** Opening Material provided block **

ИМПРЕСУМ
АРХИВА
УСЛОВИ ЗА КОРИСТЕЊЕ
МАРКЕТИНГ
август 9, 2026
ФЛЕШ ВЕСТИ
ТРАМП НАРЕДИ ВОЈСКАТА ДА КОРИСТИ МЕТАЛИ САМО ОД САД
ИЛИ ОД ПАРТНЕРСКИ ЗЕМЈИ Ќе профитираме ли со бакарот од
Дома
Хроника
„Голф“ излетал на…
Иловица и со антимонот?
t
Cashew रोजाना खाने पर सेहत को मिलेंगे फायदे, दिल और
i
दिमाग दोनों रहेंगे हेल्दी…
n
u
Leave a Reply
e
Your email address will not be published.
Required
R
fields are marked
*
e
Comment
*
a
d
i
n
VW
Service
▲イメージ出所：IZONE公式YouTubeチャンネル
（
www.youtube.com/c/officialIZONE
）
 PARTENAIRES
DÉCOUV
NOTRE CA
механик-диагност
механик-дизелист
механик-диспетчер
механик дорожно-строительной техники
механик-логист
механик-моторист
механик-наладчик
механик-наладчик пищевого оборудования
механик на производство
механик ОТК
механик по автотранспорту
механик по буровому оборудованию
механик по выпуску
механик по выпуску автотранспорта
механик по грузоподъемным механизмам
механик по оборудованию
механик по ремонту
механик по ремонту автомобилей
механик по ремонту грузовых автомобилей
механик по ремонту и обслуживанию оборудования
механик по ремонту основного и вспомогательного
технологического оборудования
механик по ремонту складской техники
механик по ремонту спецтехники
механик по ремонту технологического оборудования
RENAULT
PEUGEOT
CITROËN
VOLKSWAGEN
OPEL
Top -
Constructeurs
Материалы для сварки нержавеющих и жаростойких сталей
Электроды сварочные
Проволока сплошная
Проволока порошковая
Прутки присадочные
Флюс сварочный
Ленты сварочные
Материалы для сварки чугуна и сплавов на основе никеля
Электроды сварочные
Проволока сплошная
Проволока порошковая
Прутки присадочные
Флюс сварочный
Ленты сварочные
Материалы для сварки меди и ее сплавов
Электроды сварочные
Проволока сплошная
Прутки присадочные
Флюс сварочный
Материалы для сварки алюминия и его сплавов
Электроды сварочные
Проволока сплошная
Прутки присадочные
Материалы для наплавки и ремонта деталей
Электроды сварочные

** Closing Material provided block **

The problem -> For this listing, copy out every line that includes the word "автомобилей".

Exercise solution ->
механик по ремонту автомобилей
механик по ремонту грузовых автомобилей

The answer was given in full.